星野 さまざまな施設の運営を担当させていただいたり、再生を担ったりして感じたのは、そもそも育成の前に、個々人が持っている能力を100%出せているケースが少ないんですよ。たいてい、10ある能力の6くらいまでしか出せていない。教育が10を15に伸ばそうと行われるものだとすれば、まずは10を出し切ることからです。

 いまの本人が得意としていることを出してもらって、それを会社としても評価できればモチベーションにつながる。つまり、育成よりも発揮です。それが星野リゾートでも人事政策の一番の柱。そして、当人に学びたいことができたときは、積極的にその機会を与えます。

生産性向上のために「無駄な時間」を削ってはいけない

――個々人の成長という点では、日本全体として「生産性」を高める方針を打ち出しています。社員のモチベーションを維持する、あるいは生産性を高めるために大事だとお考えになっていることはありますか。

星野 意外に聞こえるかもしれませんが、生産性や効率を上げようとする際に削られがちな「無駄な時間」こそが大事だと考えています。それがスタッフのモチベーションに貢献していたり、お互いを理解するコミュニケーションにつながっていたりすることもある。

 だからこそ、私の中で今考えているテーマは「必要である『無駄な時間』は何か」をきちんと定義することです。

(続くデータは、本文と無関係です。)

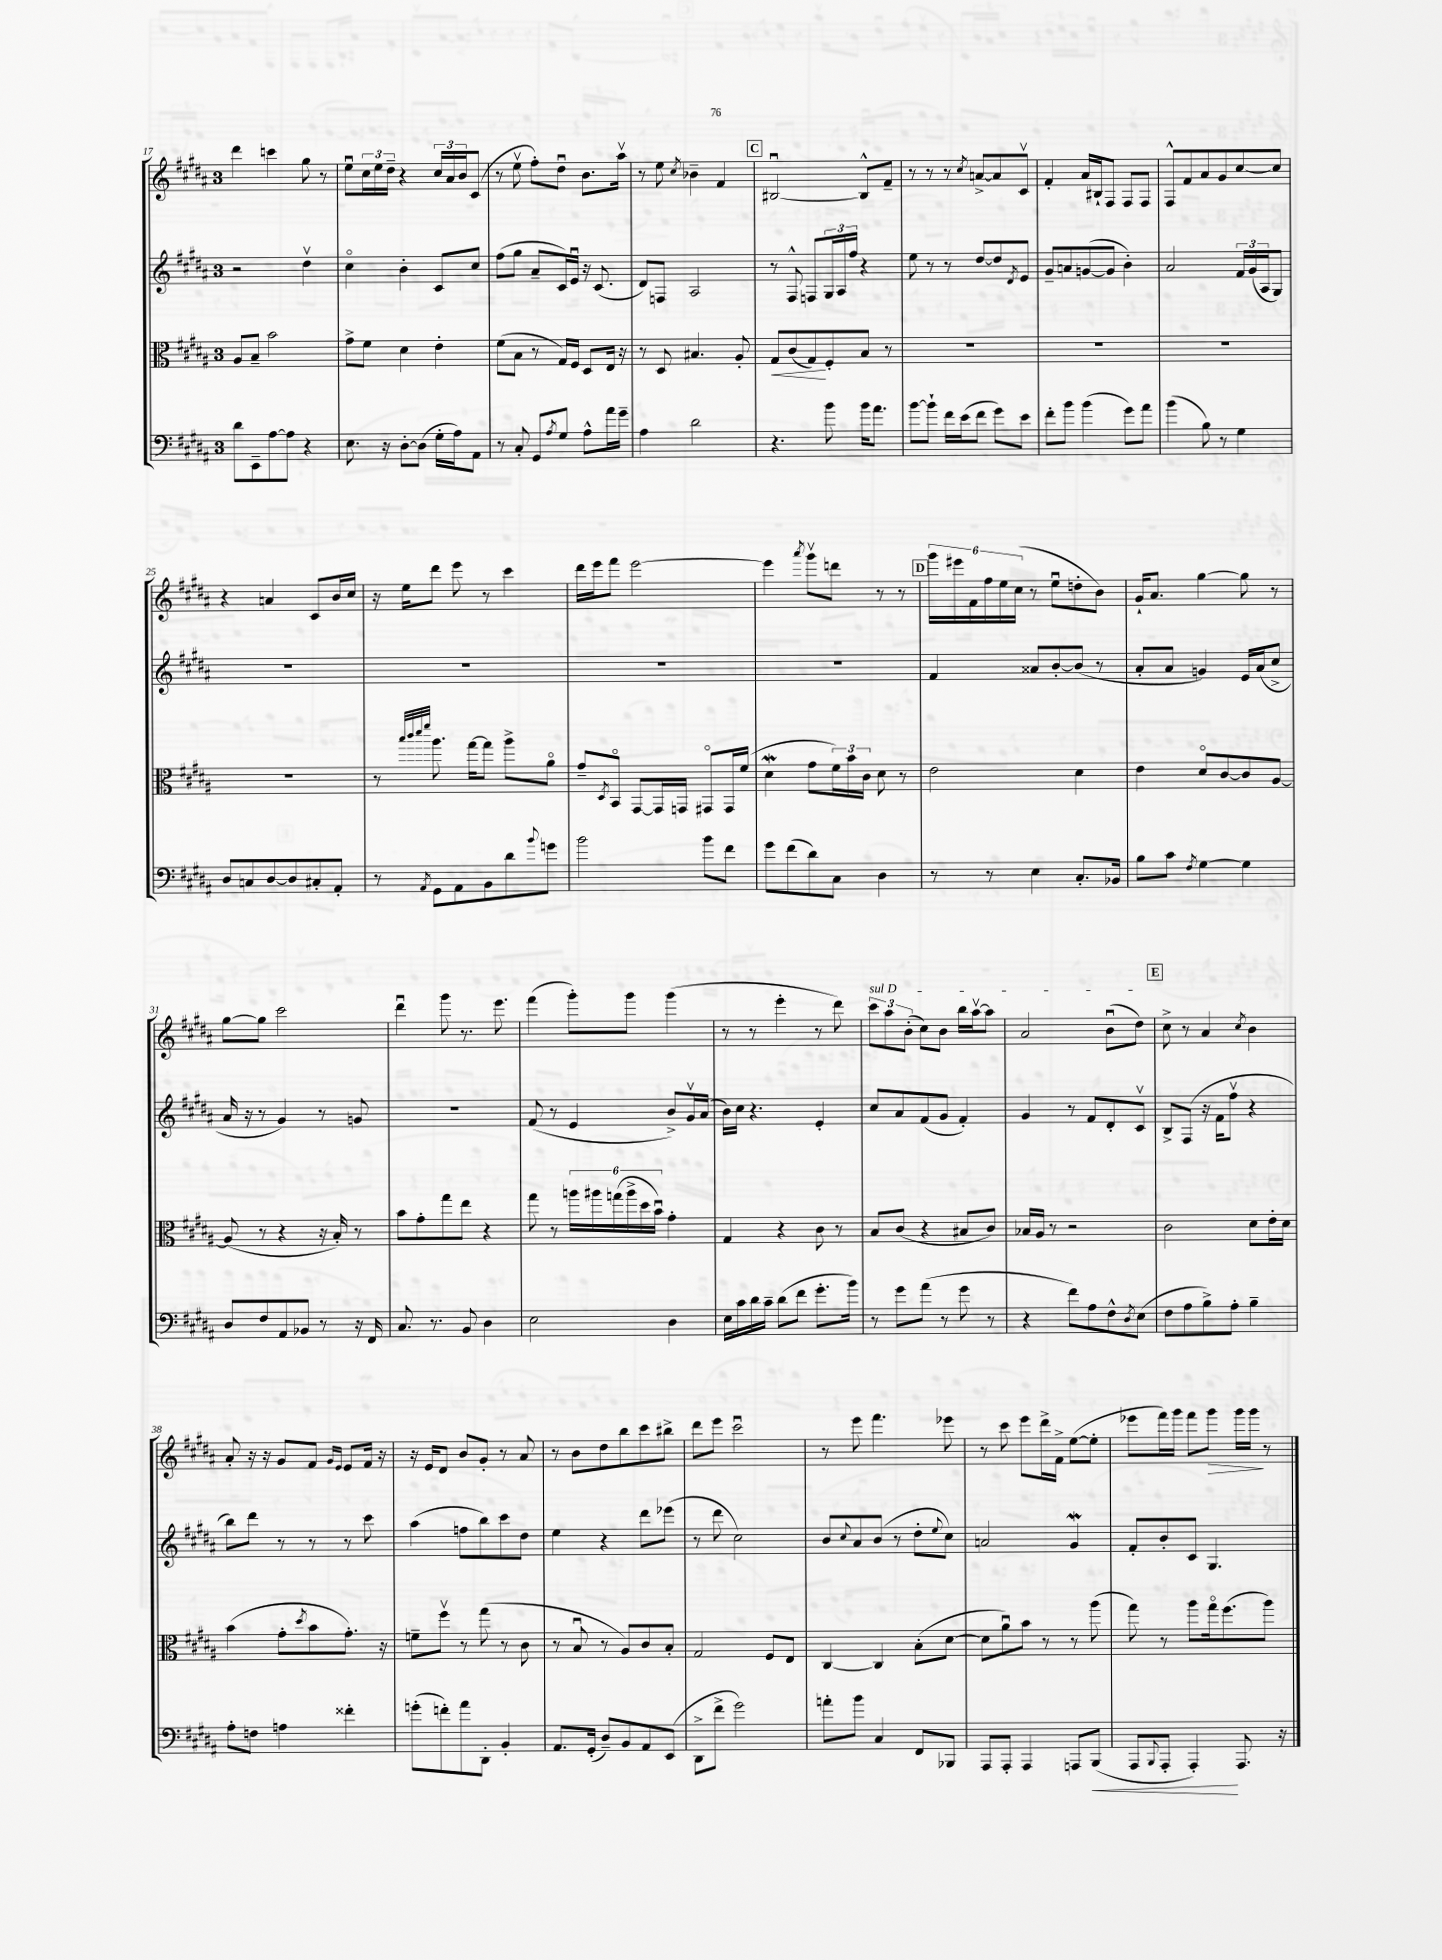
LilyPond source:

<<
\new StaffGroup <<
\new Staff = "s0" {
    \clef treble \key b \major \once \override Staff.TimeSignature.style = #'single-digit \time 3/4
    dis'''4 c'''4 gis''8 r8 |
    e''8\downbow \tuplet 3/2 { cis''16 e''16 dis''16-- } r4 \tuplet 3/2 { cis''16 ais'16 b'16 } cis'8( |
    r8 e''8\upbow fis''8-.) dis''8\downbow b'8. ais''16\upbow |
    r8 e''8 \acciaccatura { cis''8 } bes'4-- fis'4 |
    \mark \markup { \box "C" } bis2~\downbow bis8-^ fis'8-- |
    r8 r8 r8 \acciaccatura { cis''8 } a'8~-> a'8 cis'8\upbow |
    fis'4-. ais'16 bis16-! fis8 fis8 fis8 |
    fis8-^ fis'8 ais'8 gis'8 cis''8~ cis''8 |
    r4 a'4 cis'8 b'16 cis''16 |
    r16 e''16 dis'''8 e'''8 r8 cis'''4 |
    dis'''16 e'''16 fis'''8 e'''2~ |
    e'''4 \acciaccatura { ais'''8 } gis'''8\upbow d'''8 r8 r8 |
    \mark \markup { \box "D" } \tuplet 6/4 { gis'''16 eis'''16 fis'16 fis''16 e''16 cis''16( } r8 e''8\downbow d''8-. b'8) |
    gis'16-! ais'8. gis''4~ gis''8 r8 |
    gis''8~ gis''8 cis'''2 |
    dis'''4\downbow gis'''8 r8. e'''8. |
    fis'''4( gis'''8-.) gis'''8 gis'''4( |
    r8 r8 e'''4-. r8 dis'''8) |
    \tuplet 3/2 { \once \override TextSpanner.bound-details.left.text = \markup { \italic "sul D" } cis'''8\startTextSpan ais''8 b'8-.( } cis''8) b'8 b''16 ais''16~\upbow ais''8 |
    ais'2 b'8\downbow( dis''8\stopTextSpan) |
    \mark \markup { \box "E" } cis''8-> r8 ais'4 \acciaccatura { cis''8 } b'4 |
    ais'8-. r16 r16 gis'8 fis'8 \grace { gis'16 e'16 } e'8 fis'16 r16 |
    r16 e'16 dis'8 b'8 gis'8-. r8 ais'8 |
    r8 b'8 dis''8 b''8 cis'''8 bis''8-> |
    dis'''8 e'''8 cis'''2\downbow |
    r8 e'''8 fis'''4. ees'''8 |
    r8 cis'''8 e'''8 dis'''16-> fis'16-> e''8~( e''8-. |
    ees'''8 fis'''16) gis'''16 fis'''8 gis'''8\> gis'''16 gis'''16\! r8 \bar "|." |
}
\new Staff = "s1" {
    \clef treble \key b \major \once \override Staff.TimeSignature.style = #'single-digit \time 3/4
    r2 dis''4\upbow |
    cis''4\flageolet b'4-. cis'8 cis''8 |
    fis''8( gis''8 ais'8-- cis'16) e'16\downbow r16 cis'8.( |
    dis'8) f8 ais2 |
    \mark \markup { \box "C" } r8 fis8-^ f8 \tuplet 3/2 { gis16 ais16 fis''16 } r4 |
    e''8 r8 r8 dis''8~ dis''8 \acciaccatura { dis'8 } e'8 |
    gis'8-- a'8 g'8~( g'8 b'4-.) |
    ais'2 \tuplet 3/2 { fis'16 gis'16( ais16 } gis8) |
    R2. |
    R2. |
    R2. |
    R2. |
    \mark \markup { \box "D" } fis'4 aisis'8 b'8~-. b'8( r8 |
    ais'8-. ais'8 g'4) e'16 ais'16( cis''8-> |
    ais'16 r16 r8 gis'4) r8 g'8 |
    R2. |
    fis'8( r8 e'4 b'8->) gis'16\upbow ais'16( |
    b'16) cis''16 r4. e'4-. |
    cis''8 ais'8 fis'8( gis'8 fis'4-.) |
    gis'4 r8 fis'8 dis'8-. cis'8\upbow |
    \mark \markup { \box "E" } b8-> fis8( r16 fis'16 fis''8\upbow r4 |
    b''8) dis'''8 r8 r8 r8 cis'''8 |
    ais''4( f''8 b''8) cis'''8 dis''8 |
    e''4 r4 dis'''8 ees'''8( |
    r8 dis'''8 cis''2) |
    b'8 \appoggiatura { cis''8 } ais'8 b'8( r8 dis''8-. \appoggiatura { e''8 } cis''8) |
    a'2 gis'4\mordent |
    fis'8-. b'8-. cis'8 gis4. \bar "|." |
}
\new Staff = "s2" {
    \clef alto \key b \major \once \override Staff.TimeSignature.style = #'single-digit \time 3/4
    ais8 b8-- b'2 |
    gis'8-> fis'8 dis'4 e'4-. |
    fis'8( b8 r8 gis16) fis16 dis8 e16 r16 |
    r8 dis8 bis4. ais8-. |
    \mark \markup { \box "C" } gis8\< cis'8( gis8\!) fis8-. b8 r8 |
    R2. |
    R2. |
    R2. |
    R2. |
    r8 \grace { b''32 cis'''32 dis'''32 fis'''32 } ais''8. gis''16~ gis''8 ais''8-> ais'8\flageolet |
    gis'8-- \acciaccatura { dis8 } b,8\flageolet gis,8~ gis,16 g,16 gis,8\flageolet gis,16 fis'16( |
    dis'4\mordent gis'8 \tuplet 3/2 { fis'16) b'16 cis'16 } dis'8 r8 |
    \mark \markup { \box "D" } e'2 dis'4 |
    e'4 dis'8\flageolet cis'8~ cis'8 ais8~ |
    ais8( r8 r4 r16 b16-.) r8 |
    b'8 gis'8-. gis''8 e''8 r4 |
    gis''8 r8 \tuplet 6/4 { a''16 ais''16 g''16( ais''16-> dis''16 b'16\downbow) } gis'4-. |
    gis4 r4 cis'8 r8 |
    b8 cis'8( r4 bis8 cis'8) |
    bes16 ais16 r8 r2 |
    \mark \markup { \box "E" } cis'2 dis'8 e'16-. dis'16 |
    b'4( gis'8-. \acciaccatura { dis''8 } b'8 gis'8.-.) r16 |
    f'8-- fis''8\upbow r8 gis''8( r8 cis'8 |
    r8 b8\downbow r8 ais8) cis'8 b8-. |
    gis2 fis8 e8 |
    cis4~ cis4 b8-.( dis'8~ |
    dis'8 ais'8\downbow) b'8 r8 r8 ais''8( |
    gis''8) r8 ais''8 gis''16\flageolet fis''8.( ais''8) \bar "|." |
}
\new Staff = "s3" {
    \clef bass \key b \major \once \override Staff.TimeSignature.style = #'single-digit \time 3/4
    dis'8 e,8-- ais8~ ais8 r4 |
    e8. r16 dis8~-. dis8( gis16-. ais16) ais,8 |
    r8 cis8-. gis,8 \acciaccatura { ais8 } gis8 ais8-^ ais'16 gis'16-- |
    ais4 dis'2 |
    \mark \markup { \box "C" } r4. b'8 b'16 ais'8. |
    b'8~ b'8-! fis'16 e'16( fis'8 gis'8) e'8 |
    fis'8-. b'8 b'4( gis'8) ais'8 |
    b'4( b8) r8 gis4 |
    dis8 c8 dis8~ dis8 cis8-. ais,8-. |
    r8 \acciaccatura { ais,8 } gis,8 ais,8 b,8 dis'8 \appoggiatura { b'8 } g'8 |
    b'2 b'8 fis'8 |
    gis'8 fis'8( dis'8) cis8 dis4 |
    \mark \markup { \box "D" } r8 r8 e4 cis8.-. bes,16 |
    b8 cis'8 \acciaccatura { fis8 } gis4~ gis4 |
    dis8 fis8 ais,8 bes,8 r8 r16 fis,16 |
    cis8. r8. b,8 dis4 |
    e2 dis4 |
    e16 cis'16 dis'16 cis'16-- dis'8( fis'8 gis'8.-. b'16) |
    r8 gis'8 ais'8( r8 gis'8 r8 |
    r4 fis'8) ais8 fis8-^ \acciaccatura { dis8 } e8( |
    \mark \markup { \box "E" } fis8 ais8 b8->) ais8-. b4-- |
    ais8-. f8 a4 fisis'4-. |
    g'8-.( f'8-.) ais'8 dis,8-. b,4-. |
    ais,8. gis,16-.( dis8--) b,8 ais,8 e,8( |
    dis,8-> fis'8-> gis'2) |
    a'8-. b'8 cis4 fis,8 bes,,8 |
    ais,,8 ais,,8-. ais,,4 a,,8 b,,8\<( |
    ais,,8 \appoggiatura { b,,8 } ais,,8-. ais,,4-.\!) ais,,8. r16 \bar "|." |
}
>>
>>
\layout { \context { \Score currentBarNumber = #17 } }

生産性向上や効率化であらゆる時間を削ってしまう中に、必要な無駄が含まれているとすれば、それがきっかけで社員が退職してしまうかもしれない。

 それも全て、社員のモチベーションを軸に要素を考えれば明らかです。無駄話やコミュニケーションが相当にモチベーションに効いているのであれば、その最適化を考えたい。特にサービス業においては「必要な時間」を定義し、それをもって生産性向上を体現できる組織であることが大切だと思うのです。

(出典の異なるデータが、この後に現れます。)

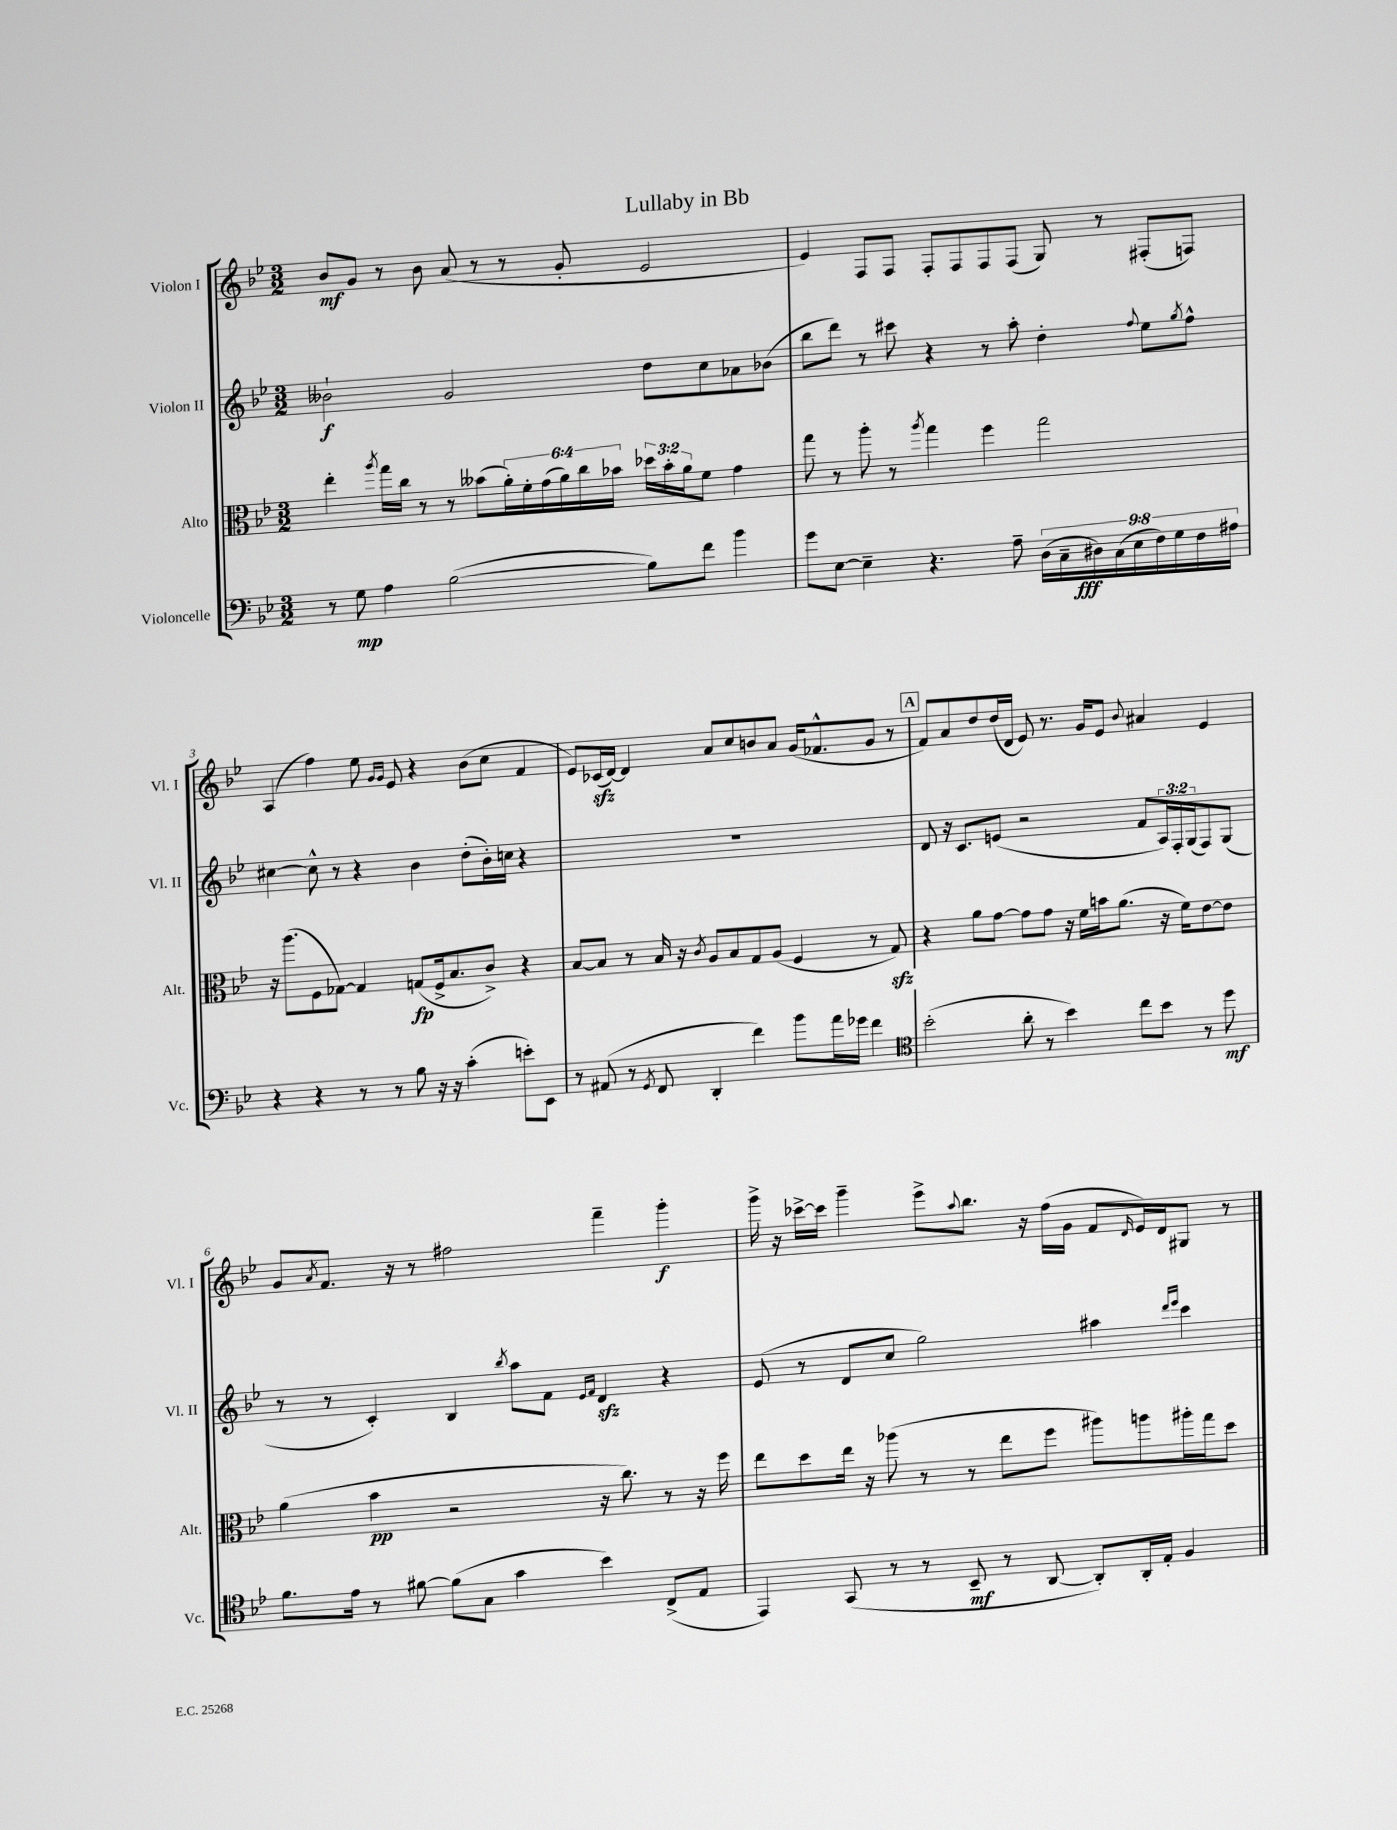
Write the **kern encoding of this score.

 モチベーションのレベルが顧客満足につながれば、ひいては収益の持続性や向上にもつながります。チームワークも、ケン・ブランチャード理論の「自立した自由な組織」という考えが基点です。僕らはそれを「良いチーム」と呼んでいます。フラットに意思決定できるチームであることが重要なんです。我々が目指しているのは、自立的な意思決定が現場に任せられる組織です。